Today i am trying to learn how to use sed. I set up a testing folder with the following files:
AAb.lol
AAc.lol
AAx.lol
test.sh

My goal is to create a script (test.sh) which renames all the files to their original name without AA. I want to end up with this:
b.lol
c.lol
x.lol
test.sh

sed seemed to be the perfect tool so i went ahead and created a script which i think should clear the job.

Code:

#!/bin/bash

for i in $( ls ); do

    NewName='sed' 's/AA//g' '$i'

    mv '$i' $NewName

done

The output however is a lot of times this:

Code:

./test.sh: line 3: s/AA//g: No such file or directory

mv: missing destination file operand after `$i'

From that 2nd line i can tell that $NewName is just empty. I also read something about sed needing the -e option for scripting purposes but i just don't understand it.

Try the following:

Code:

#!/bin/bash



for i in *.lol

do

        mv $i $(echo $i | sed "s/AA//")



done

Hi TommySprat,

Try this!!

Code:

for file in AA*; do

  mv "$file" "${file#AA}"

done

Thanks for the replies. I tried both methods and they both worked. The problem is solved but i still have some questions.
First about sycamorex's method. I thought that a dollar sign in front of a word was the instruction for bash to substitute it with the value of the variable.
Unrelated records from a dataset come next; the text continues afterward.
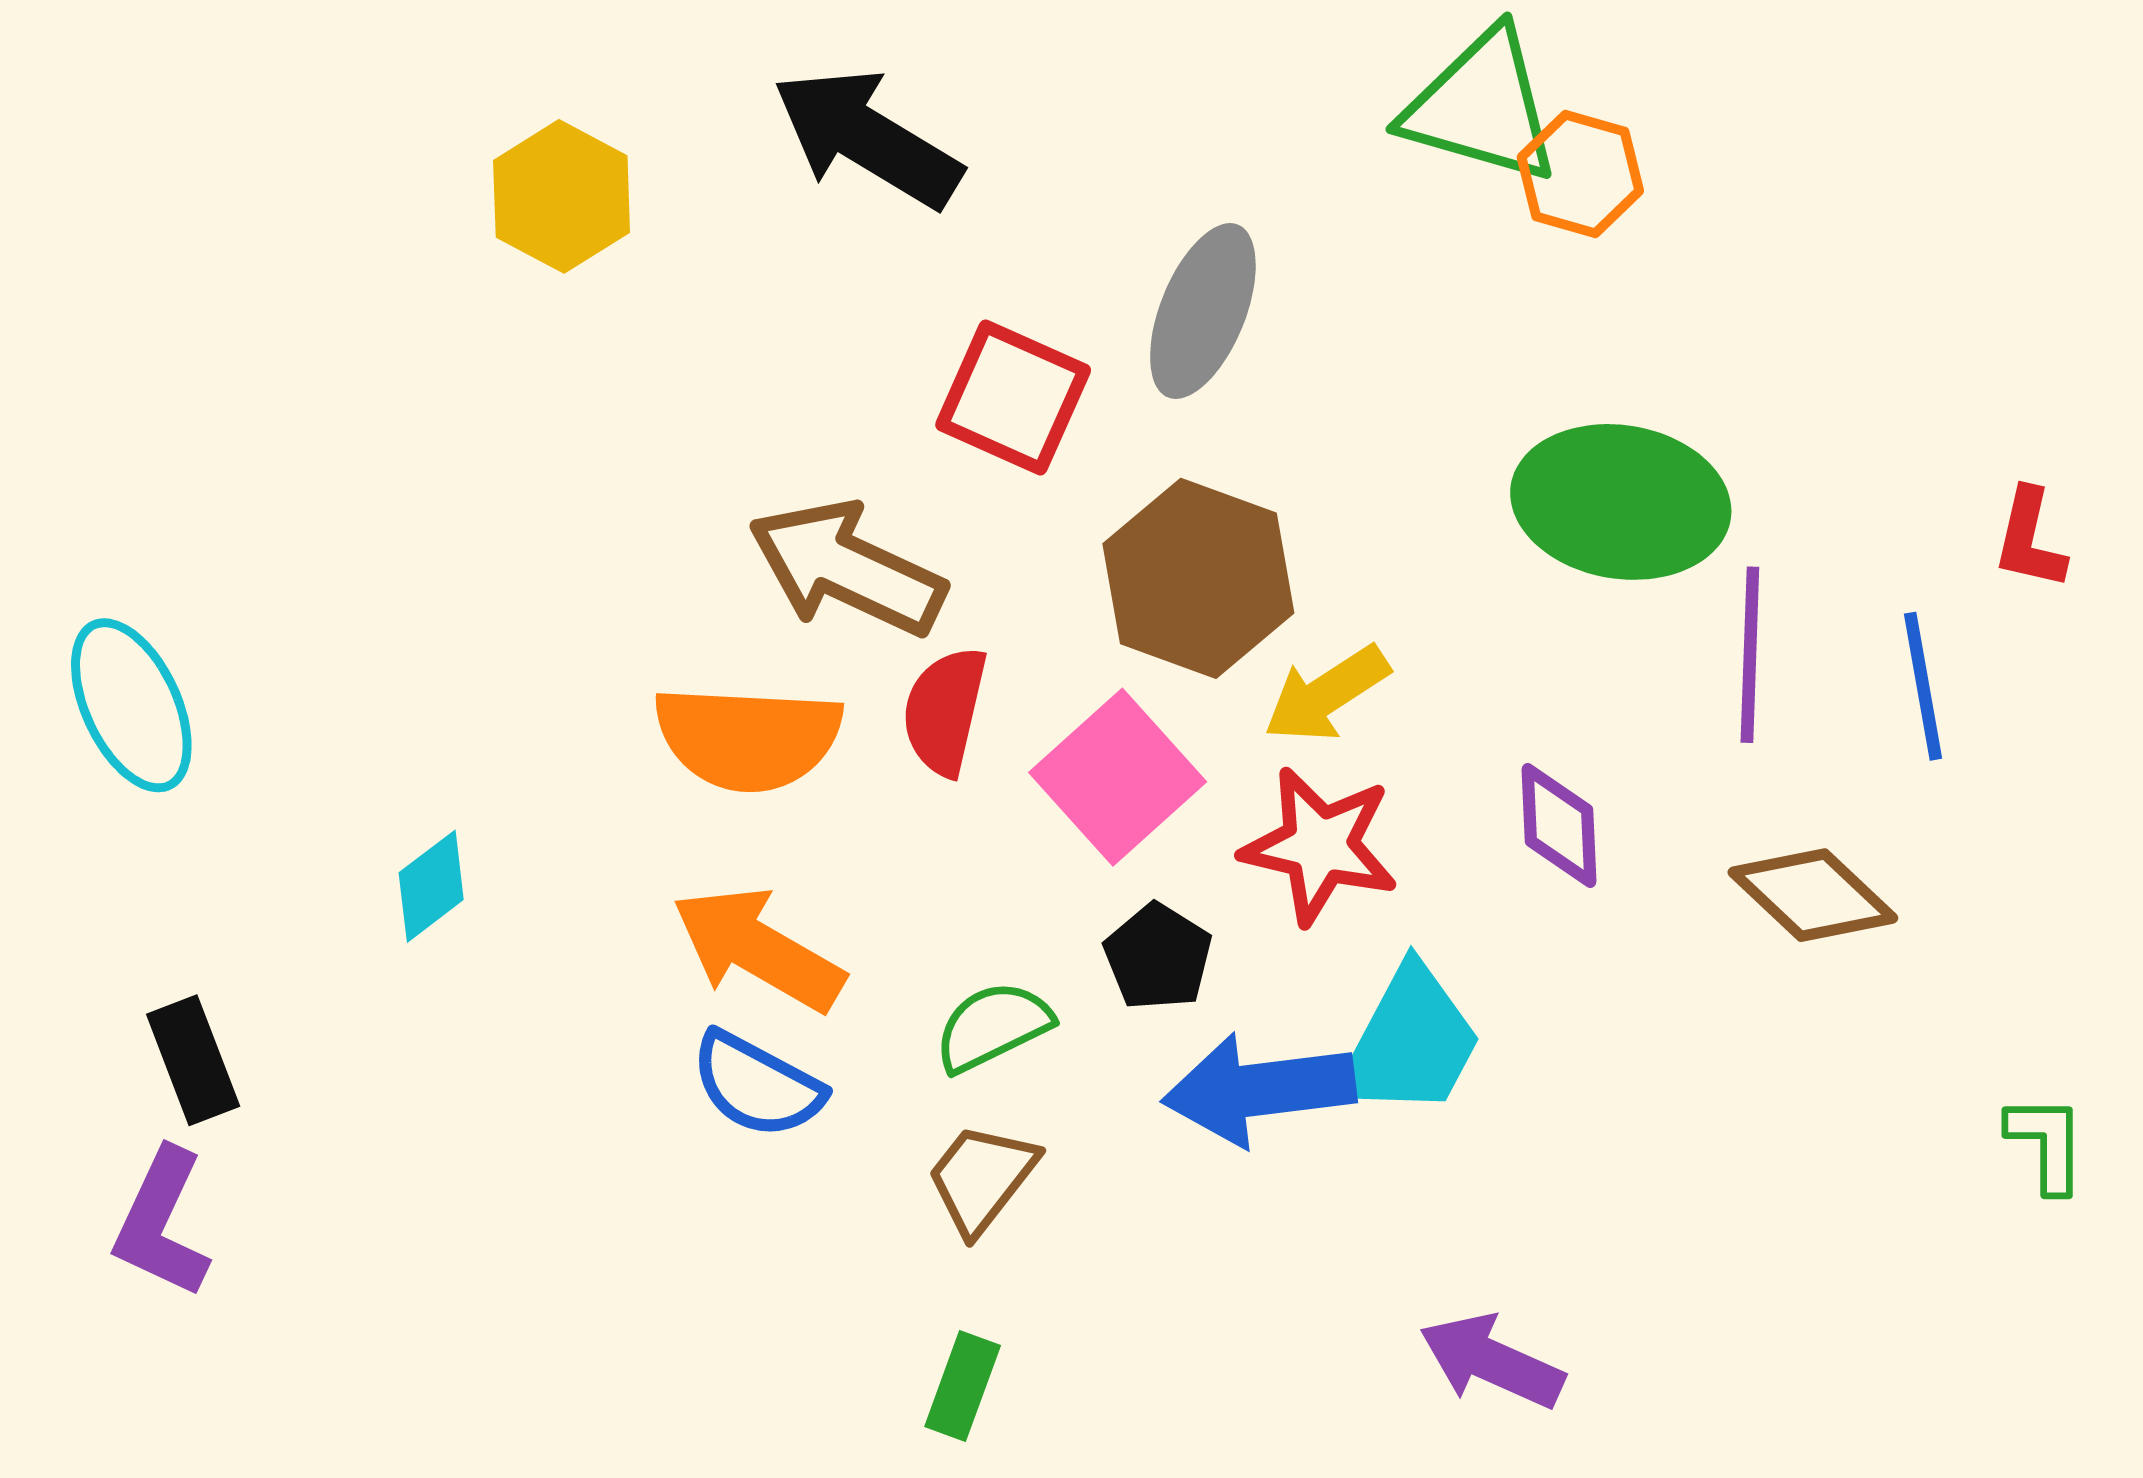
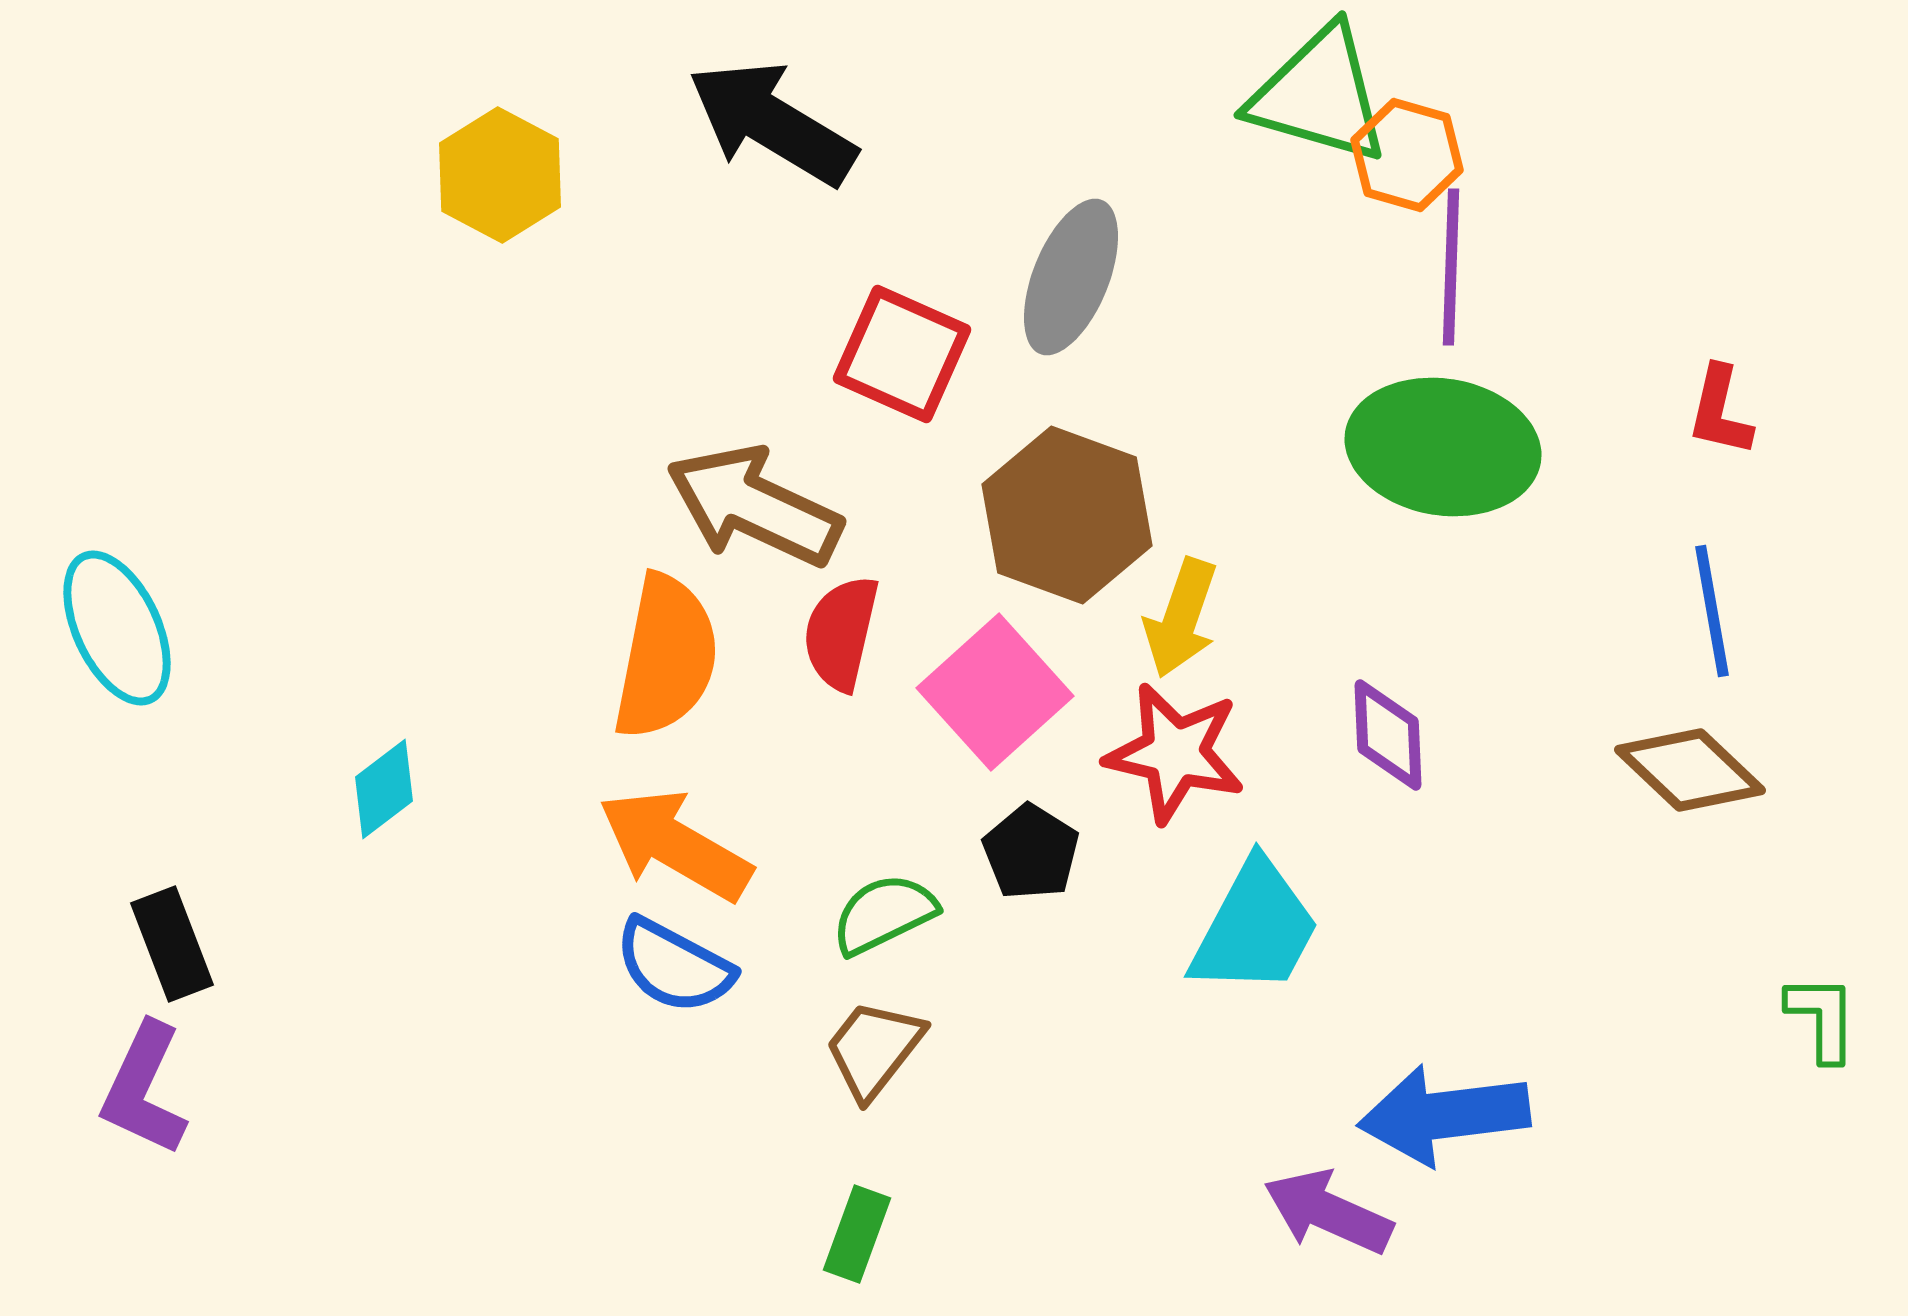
red L-shape: (2030, 539) -> (1720, 411), moved
purple line: (1750, 655) -> (1451, 267), moved
yellow arrow: (1326, 694) -> (1181, 618), turned -38
orange semicircle: (748, 738) -> (666, 657), turned -82
brown diamond: (1813, 895) -> (1690, 770), moved
blue arrow: (1259, 1089) -> (1444, 1115), moved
I see you use it on something that's not a variable, can anyone explain the need and function of the dollar sign there?
A related question i have is what the function of the parentheses is.

My first question for anishkumarv is the same as my first question because he also uses the dollar sign on a place i don't understand. Secondly i would like to know what the curly brackets do as well as the pound sign. I tried looking this all up myself of course but it's either not in there or i don't have enough basic knowledge about bash to grasp it. Although the problem is "solved" i would appreciate more answers because I would love to be able to come up with this myself next time.

From the Bash manual:

Quote:

Command Substitution
Command substitution allows the output of a command to replace the command name. There are two forms:

$(command)
or
`command`

Bash performs the expansion by executing command and replacing the command substitution with the standard output of the
command, with any trailing newlines deleted. Embedded newlines are not deleted, but they may be removed during word
splitting. The command substitution $(cat file) can be replaced by the equivalent but faster $(< file).

When the old-style backquote form of substitution is used, backslash retains its literal meaning except when followed
by $, `, or \. The first backquote not preceded by a backslash terminates the command substitution. When using the
$(command) form, all characters between the parentheses make up the command; none are treated specially.

Command substitutions may be nested. To nest when using the backquoted form, escape the inner backquotes with back‐
slashes.

If the substitution appears within double quotes, word splitting and pathname expansion are not performed on the results

The answer to the second question can also be found in the bash manual under the parameter expansion heading. It makes a very interesting read.

And for the simplest rename:

Code:

rename AA "" *

If you have the choices, you can pick up a programming language. Eg Ruby

Code:

$ ruby -e 'Dir["*"].each {|x| File.file?(x) && File.rename(x, x.gsub(/^AA/,"")) }'

Any of the others like Perl,Python etc does similar as well.

Hi Tommy

Why is $(...) preferred over `...` (backticks)?

http://mywiki.wooledge.org/BashFAQ/082

Check this link It really useful to u, Mainly it is useful for to avoid unnecessary mistakes in script.